Warwick Richards shook his head. Richards was sitting on one of the sofas, watching Cohen with hard eyes. ‘You see, lying like that isn’t going to help you. You’re an accountant, Nicholas. You’re my accountant. Money is your job. Looking after it, putting it where the Revenue won’t find it. That’s what I’ve been paying you for. So telling me you don’t know where it is just doesn’t wash.’ Richards was a big man, six foot two tall and broad-shouldered, but he wasn’t the one who’d hurt Cohen. It had been years since Richards had hit anybody. He’d reached the stage where he paid to have people hurt though, truth be told, he sometimes missed the adrenaline rush that came with dispensing retribution. Richards crossed his legs and straightened the creases of his Hugo Boss trousers. He stretched his arms along the back of the sofa as he waited for Cohen to reply.
‘I’m not lying, I don’t know where it is.’
‘Two million quid doesn’t just go walkabout on its own. The only two people who had signing rights were me and you and if I’d taken the money out I wouldn’t be asking you where it was, would I?’
‘I think he’s broken my bridge,’ said Cohen, gingerly touching his jaw.
‘What fucking bridge?’
‘My bridgework. Three of my teeth, they’re a bridge. He’s broken it.’ Cohen pointed at Mick Halpin, the man who did most of the hurting that Richards needed doing. Halpin was an inch or two shorter than Richards but much wider, with a square shaved head and the thick muscular neck and forearms that came from regular visits to the gym and equally regular purchases of illegal steroids. Halpin had a small gold earring in his left ear and a thick gold chain around his neck. He was wearing an open-necked shirt that was flecked with Cohen’s blood and, as he stared down at Cohen, he cracked his knuckles.
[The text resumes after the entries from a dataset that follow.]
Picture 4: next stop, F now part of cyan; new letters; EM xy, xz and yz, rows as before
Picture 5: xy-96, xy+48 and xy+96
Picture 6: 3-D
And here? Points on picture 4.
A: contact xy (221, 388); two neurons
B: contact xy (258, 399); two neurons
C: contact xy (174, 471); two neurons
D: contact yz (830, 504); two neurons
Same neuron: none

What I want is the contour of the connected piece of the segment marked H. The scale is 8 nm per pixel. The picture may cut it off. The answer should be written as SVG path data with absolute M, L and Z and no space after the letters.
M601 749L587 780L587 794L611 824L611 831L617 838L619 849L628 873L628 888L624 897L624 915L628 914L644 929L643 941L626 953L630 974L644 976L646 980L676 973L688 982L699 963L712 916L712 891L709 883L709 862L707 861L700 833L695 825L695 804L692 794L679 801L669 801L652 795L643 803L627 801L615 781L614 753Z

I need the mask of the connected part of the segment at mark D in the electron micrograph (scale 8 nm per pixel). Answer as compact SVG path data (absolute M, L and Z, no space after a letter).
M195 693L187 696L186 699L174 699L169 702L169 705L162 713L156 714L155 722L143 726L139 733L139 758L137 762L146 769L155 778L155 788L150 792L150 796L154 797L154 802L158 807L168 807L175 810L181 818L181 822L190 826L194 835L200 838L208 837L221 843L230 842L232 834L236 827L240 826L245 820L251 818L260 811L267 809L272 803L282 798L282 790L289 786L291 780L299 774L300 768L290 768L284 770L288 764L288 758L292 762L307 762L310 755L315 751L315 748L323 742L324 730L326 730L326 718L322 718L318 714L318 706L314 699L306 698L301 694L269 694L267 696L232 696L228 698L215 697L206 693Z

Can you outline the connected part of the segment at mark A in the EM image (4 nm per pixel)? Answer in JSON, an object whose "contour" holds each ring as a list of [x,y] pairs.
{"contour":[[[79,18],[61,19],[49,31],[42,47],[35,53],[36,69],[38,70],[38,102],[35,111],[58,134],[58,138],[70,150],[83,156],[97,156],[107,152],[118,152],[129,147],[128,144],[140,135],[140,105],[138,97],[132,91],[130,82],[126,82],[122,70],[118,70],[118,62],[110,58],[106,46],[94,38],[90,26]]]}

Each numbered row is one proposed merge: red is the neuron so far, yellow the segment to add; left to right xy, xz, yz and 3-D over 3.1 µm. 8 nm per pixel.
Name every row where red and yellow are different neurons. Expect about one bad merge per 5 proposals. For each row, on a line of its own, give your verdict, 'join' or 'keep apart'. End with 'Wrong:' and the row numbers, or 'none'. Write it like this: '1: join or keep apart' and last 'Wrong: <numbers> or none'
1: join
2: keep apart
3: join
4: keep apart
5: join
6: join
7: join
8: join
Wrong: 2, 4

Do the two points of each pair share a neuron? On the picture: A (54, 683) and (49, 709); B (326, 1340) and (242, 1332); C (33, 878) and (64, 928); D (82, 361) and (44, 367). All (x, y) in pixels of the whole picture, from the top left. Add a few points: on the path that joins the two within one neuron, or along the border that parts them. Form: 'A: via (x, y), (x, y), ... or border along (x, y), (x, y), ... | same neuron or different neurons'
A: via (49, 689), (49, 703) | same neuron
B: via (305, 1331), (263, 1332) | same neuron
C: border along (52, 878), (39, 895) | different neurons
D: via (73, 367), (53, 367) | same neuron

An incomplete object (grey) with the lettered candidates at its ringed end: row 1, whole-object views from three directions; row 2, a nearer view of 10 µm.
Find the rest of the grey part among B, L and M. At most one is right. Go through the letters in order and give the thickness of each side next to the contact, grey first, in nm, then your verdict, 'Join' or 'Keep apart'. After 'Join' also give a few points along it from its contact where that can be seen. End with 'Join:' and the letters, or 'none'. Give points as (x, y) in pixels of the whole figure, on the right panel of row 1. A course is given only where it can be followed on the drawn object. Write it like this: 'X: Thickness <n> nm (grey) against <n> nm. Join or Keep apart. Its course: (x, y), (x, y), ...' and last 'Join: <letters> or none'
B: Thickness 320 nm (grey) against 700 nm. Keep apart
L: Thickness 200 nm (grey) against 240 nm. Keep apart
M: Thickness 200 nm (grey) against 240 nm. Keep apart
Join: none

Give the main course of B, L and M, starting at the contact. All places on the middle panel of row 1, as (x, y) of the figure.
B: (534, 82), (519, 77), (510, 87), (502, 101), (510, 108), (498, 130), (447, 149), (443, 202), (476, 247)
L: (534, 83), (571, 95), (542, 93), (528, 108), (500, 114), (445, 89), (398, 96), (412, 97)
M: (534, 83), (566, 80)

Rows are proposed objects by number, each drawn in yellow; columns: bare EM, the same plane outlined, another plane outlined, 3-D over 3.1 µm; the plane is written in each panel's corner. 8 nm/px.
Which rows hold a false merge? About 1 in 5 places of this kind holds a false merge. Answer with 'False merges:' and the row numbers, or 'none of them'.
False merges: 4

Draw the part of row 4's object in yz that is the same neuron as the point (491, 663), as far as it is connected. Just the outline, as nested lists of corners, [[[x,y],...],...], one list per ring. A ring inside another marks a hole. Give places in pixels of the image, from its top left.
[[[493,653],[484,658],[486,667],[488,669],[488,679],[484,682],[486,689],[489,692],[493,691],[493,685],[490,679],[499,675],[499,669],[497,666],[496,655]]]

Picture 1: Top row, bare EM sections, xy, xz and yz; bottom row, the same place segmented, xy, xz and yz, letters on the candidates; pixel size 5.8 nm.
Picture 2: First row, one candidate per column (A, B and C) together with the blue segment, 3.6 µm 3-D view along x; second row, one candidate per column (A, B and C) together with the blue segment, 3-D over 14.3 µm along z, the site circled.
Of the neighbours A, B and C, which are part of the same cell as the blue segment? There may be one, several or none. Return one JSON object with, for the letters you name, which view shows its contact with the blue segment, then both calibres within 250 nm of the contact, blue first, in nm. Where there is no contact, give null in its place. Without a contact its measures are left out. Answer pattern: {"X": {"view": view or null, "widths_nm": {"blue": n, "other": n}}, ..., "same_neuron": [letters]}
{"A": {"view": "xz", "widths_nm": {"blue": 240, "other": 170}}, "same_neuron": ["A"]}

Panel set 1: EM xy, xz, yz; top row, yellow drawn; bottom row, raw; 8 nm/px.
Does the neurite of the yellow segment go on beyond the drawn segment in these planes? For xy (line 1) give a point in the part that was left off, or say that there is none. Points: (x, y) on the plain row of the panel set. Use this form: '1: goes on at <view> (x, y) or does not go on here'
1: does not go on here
‘The only reason that Mick hit you is because you won’t tell me where my bloody money is. This is on your head, Nicholas. So don’t cry about your busted bridge because it’s all down to you. Now where’s my fucking money?’
‘I told you, I don’t know.’
Richards sighed and waved a languid hand at Halpin. Halpin stepped forward and backhanded Cohen across the face. The sound was as loud as a pistol shot and Cohen fell back onto the white rug. Halpin kicked him hard in the stomach and the accountant curled into a foetal ball.
‘Don’t lie to me, Nicholas,’ said Richards. He looked at his watch, a solid gold Rolex. ‘Stop messing me around. I’ve got to be at the club before it closes.’
CHAPTER 13
Carolyn stood rooted to the spot, her hand over her mouth. The man on the sofa, the good-looking one, was saying something to the man on the floor. The bald man kicked him again and Carolyn winced. She took her mobile phone out of her bag. Still no signal. She began to shake, partly because of the cold but more because of what she was witnessing. Her mind was in a whirl, and she had absolutely no idea what to do. She knew she should just turn and walk away, climb back over the gate and head off down the road, that nothing good could possibly come from her staying where she was. She knew the sensible thing to do was to get away from the house, but it was as if her legs had turned to stone. She stared at the men in the living room, her hand still clamped over her mouth.